▶ **Extrait choisi**:
----------
Trois petits jours pour s'organiser
À plusieurs centaines de kilomètres de là, à Miniac-Morvan, dans l’ouest de la France, l’heure est aux préparatifs pour le Dr Marie Brosset et pour les trois autres médecins qui travaillent dans son cabinet. Cet après-midi à 14 h 30, elle doit vacciner avec l’aide de deux infirmières ses premiers patients, sur une plage de deux heures prévue à cet effet.
Informée vendredi 19 février au soir, par un mail du ministère des Solidarités et de la Santé de la possibilité de recevoir un premier flacon pour commencer à vacciner dès jeudi 25 février, la généraliste et ses collègues ont dû faire preuve de réactivité : « Nous nous sommes réunis lundi pour réfléchir à la question, dans les 48 heures qui ont suivi, nous avons dû donner une réponse. » Convaincus par la nécessité de vacciner, les quatre praticiens se sont finalement accordés pour y répondre favorablement.
« Il faut les trouver, les 20 patients disponibles ! »
Mais entre les difficultés à identifier les patients éligibles à la vaccination par AstraZeneca, la complexité à se préparer au cabinet et à s’organiser pour récupérer les doses auprès des pharmaciens, les jours qui ont suivi cette décision n’ont pas été de tout repos. « Tout a été fait dans l’urgence ! Nous avons eu trois jours pour nous organiser et prévenir les patients cibles, et il faut les trouver, les vingt patients ! Nous en avions quelques-uns en tête mais encore faut-il qu’ils soient disponibles et partants. Hier soir encore, j’ai fixé mes derniers rendez-vous pour éviter de gâcher des doses. »
En effet, pour éviter à tout prix les pertes, les médecins doivent redoubler d’organisation : « Nous n’avons pas de frigo, heureusement nous travaillons avec la pharmacie juste en face du cabinet. Une fois la plage de vaccination de deux heures réalisée nous irons remettre le flacon dans le frigo de la pharmacie pour pouvoir continuer demain. » Et également faire preuve d’un peu de souplesse : « J'ai élargi un peu la cible de patients, j’ai par exemple accepté de vacciner une patiente de 48 ans atteinte d’un diabète de type 1 car je n’avais personne d’autre de disponible. »
« Je pense que je ne pourrais pas vacciner »
À côté des médecins déjà engagés et ceux volontaires pour le faire, une part non négligeable de généralistes n'ont pas encore franchi le pas de la vaccination. En premier lieu car ils peinent à trouver des patients éligibles, comme l'illustrent deux praticiens ayant témoigné sur legénéraliste.fr. « Grosse galère et incroyable perte de temps pour recruter les patients éligibles ! Donc si le pharmacien a plus de succès que moi, je n’y vois aucun inconvénient, bien au contraire ! », déclare ainsi le Dr Éric R.
----------
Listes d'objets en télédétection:
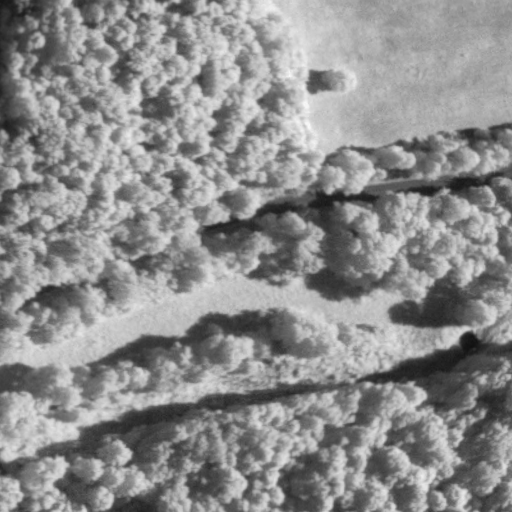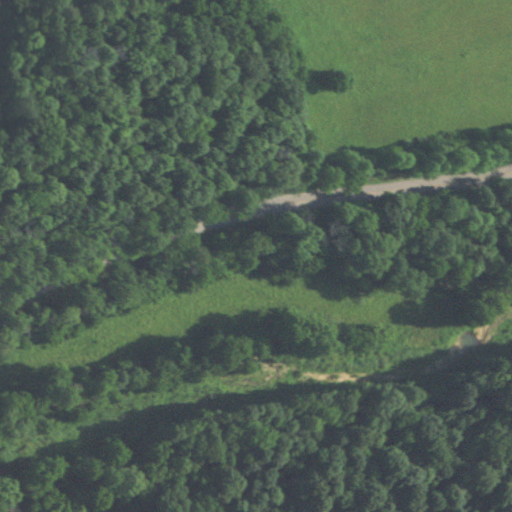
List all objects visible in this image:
road: (248, 204)
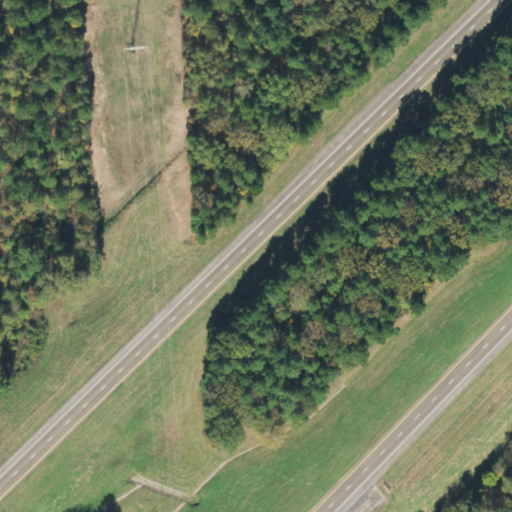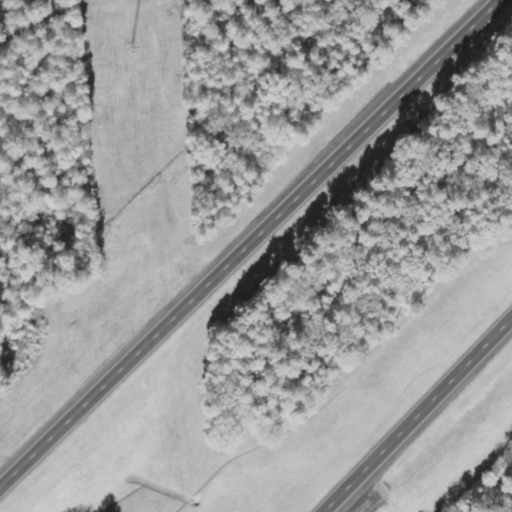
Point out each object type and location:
power tower: (132, 47)
road: (248, 240)
road: (418, 415)
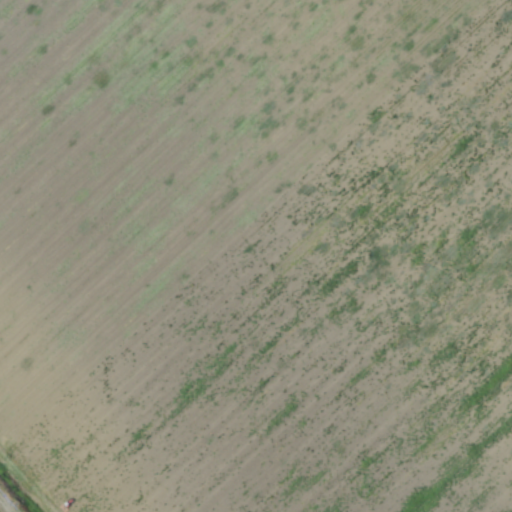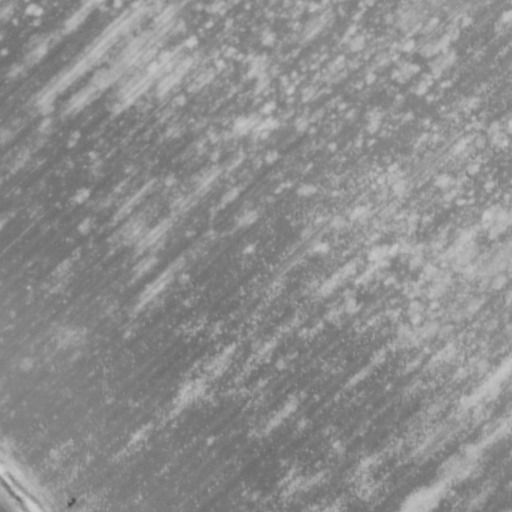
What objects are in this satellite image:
crop: (8, 502)
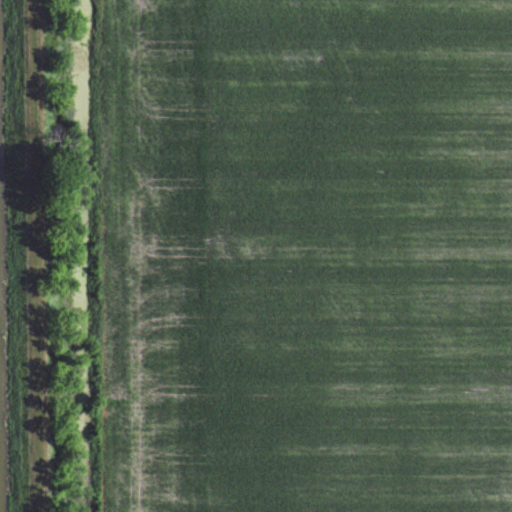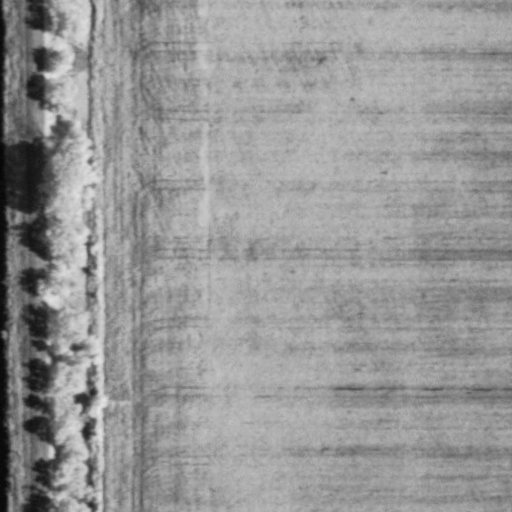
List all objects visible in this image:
crop: (304, 255)
road: (34, 256)
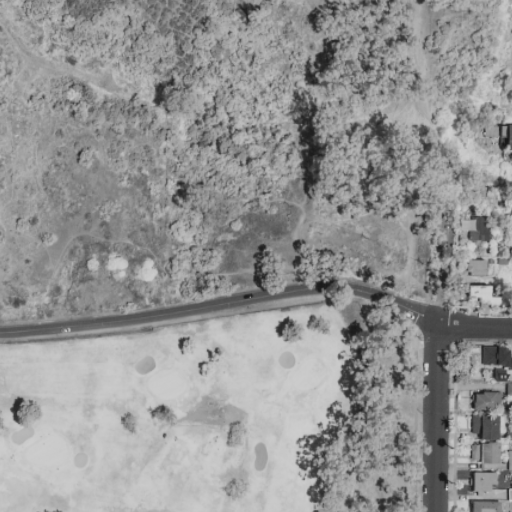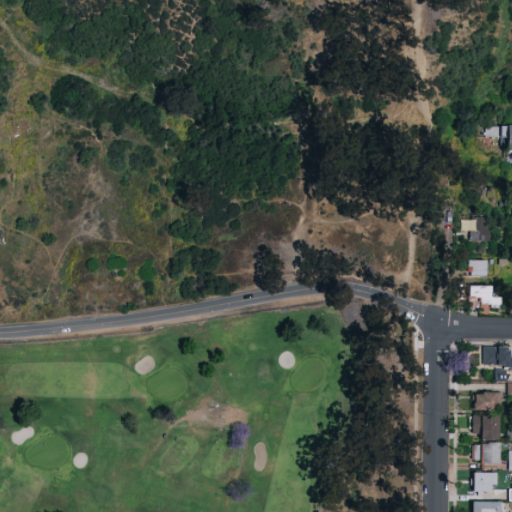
----------
▶ **Action requise 1**:
Recopiez le passage de l'extrait sur la vaccination par les généralistes qui commence aux mots « Informée vendredi 19 » et se termine après les mots « y répondre favorablement. ».
▶ **Action requise 2**:
Répondez à ces questions sur l'extrait sur la vaccination par les généralistes :
(a) À quelle heure le Dr Marie Brosset doit-elle vacciner ses premiers patients ?
(b) De combien de jours les médecins ont-ils disposé pour s'organiser et prévenir les patients cibles ?
(c) Quel âge a la patiente atteinte d'un diabète de type 1 que le Dr Brosset a accepté de vacciner ?
▶ **Action requise 3**:
Continuez l'extrait sur la vaccination par les généralistes à partir de sa dernière phrase.
Ces entrées proviennent d'une autre source.

▶ **Résultat attendu 1**:
Informée vendredi 19 février au soir, par un mail du ministère des Solidarités et de la Santé de la possibilité de recevoir un premier flacon pour commencer à vacciner dès jeudi 25 février, la généraliste et ses collègues ont dû faire preuve de réactivité : « Nous nous sommes réunis lundi pour réfléchir à la question, dans les 48 heures qui ont suivi, nous avons dû donner une réponse. » Convaincus par la nécessité de vacciner, les quatre praticiens se sont finalement accordés pour y répondre favorablement.

▶ **Résultat attendu 2**:
(a) À 14 h 30.
(b) Trois jours.
(c) 48 ans.

▶ **Résultat attendu 3**:
Un avis partagé par le Dr Yves R : « Je pense que je ne pourrais pas humainement vacciner mes patients, alors que je croule sous les demandes de soins ordinaires, ne sait plus où donner de la tête, travaille même sur mes jours de repos, en visites ou téléconsultations. Alors trouver dix plages de consultations de vaccinations en six heures, garder les patients en observation pendant quinze minutes sans qu'ils ne se croisent, je crois que techniquement, ce sera impossible. »
10 000 généralistes désengagés la 2e semaine
Alors que le nombre de médecins généralistes inscrits à la deuxième semaine de campagne de vaccination est en chute nette par rapport à la première (-10 000 soit 18 000 médecins de famille inscrits selon le chiffre communiqué par la DGS au Généraliste), le défi sera de pérenniser la stratégie vaccinale et d'apporter aux médecins le soutien nécessaire leur permettant de vacciner sans pour autant être débordés.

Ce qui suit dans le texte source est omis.